La compagnie de téléphonie Orange Côte d’Ivoire a enregistré une perte de « près de deux milliards FCFA d’équipements » dans l’incendie de l’’un de ses centres techniques au Plateau (centre des affaires) le 30 avril, a affirmé lundi à Abidjan le directeur général, Mamadou Bamba, lors d’une conférence de presse.
« Près de deux milliards FCFA d’équipements sont partis en fumée », a dit M. Bamba qui a ajouté que « Orange Côte d’Ivoire a porté plainte devant le procureur de la République et l’enquête a été confiée à la Police nationale, notamment à la Direction de l’informatique et des traces technologiques (DITT) ».
« Les premiers résultats de l’enquête menée par nos experts avec constat d’huissier ont rapidement démontré qu’il ne s’agissait pas d’un départ de feu accidentel », a-t-il poursuivi, relevant que « plusieurs câbles électriques (ont) été sectionnés sans doute à l’aide de pinces coupantes » et « une échelle a également été retrouvée au même endroit ».
Selon le directeur général, « 300 ingénieurs et techniciens » sont à pieds d’œuvre « pour la reconnexion de plus de 400.000 soudures nécessaires au rétablissement du réseau », suite à cet « acte criminel ».
Le directeur du digital et des technologies, Didier Kla, a pour sa part évalué le « taux de remontée des services impactés » à « 85% », face à la presse.

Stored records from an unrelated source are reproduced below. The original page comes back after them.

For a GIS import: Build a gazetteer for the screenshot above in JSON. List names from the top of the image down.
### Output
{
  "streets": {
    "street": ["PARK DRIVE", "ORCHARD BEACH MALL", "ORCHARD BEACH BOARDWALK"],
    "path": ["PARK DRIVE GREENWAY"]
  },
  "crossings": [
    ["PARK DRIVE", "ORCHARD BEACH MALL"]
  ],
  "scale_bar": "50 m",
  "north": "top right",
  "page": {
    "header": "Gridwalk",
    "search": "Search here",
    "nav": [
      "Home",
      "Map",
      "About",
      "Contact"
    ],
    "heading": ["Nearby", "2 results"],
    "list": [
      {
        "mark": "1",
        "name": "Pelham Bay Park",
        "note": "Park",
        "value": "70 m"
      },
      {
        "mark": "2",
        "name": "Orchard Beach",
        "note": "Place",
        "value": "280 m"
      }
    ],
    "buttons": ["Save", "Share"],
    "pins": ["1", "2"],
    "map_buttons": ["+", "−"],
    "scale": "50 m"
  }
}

Déclaré le 30 avril aux environs de 5h30, cet incendie a entraîné « des disfonctionnements importants, allant de lenteurs fonctionnelles à l’indisponibilité totale » de certains services de la compagnie.
« Ce périmètre névralgique héberge des installations stratégiques depuis plusieurs décennies. Nous parlons de milliers de connexions reliant notre pays au continent africain et au reste du monde », a expliqué M. Bamba, avant de rappeler que l’entreprise « est fréquemment victime de nombreux actes de sabotage et de vol ».
Il a par ailleurs évoqué le « renforcement drastique (des) différents dispositifs de sécurité, le contrôle biométrique des visiteurs, le renforcement des équipes de sécurité et le renforcement de la vidéosurveillance ».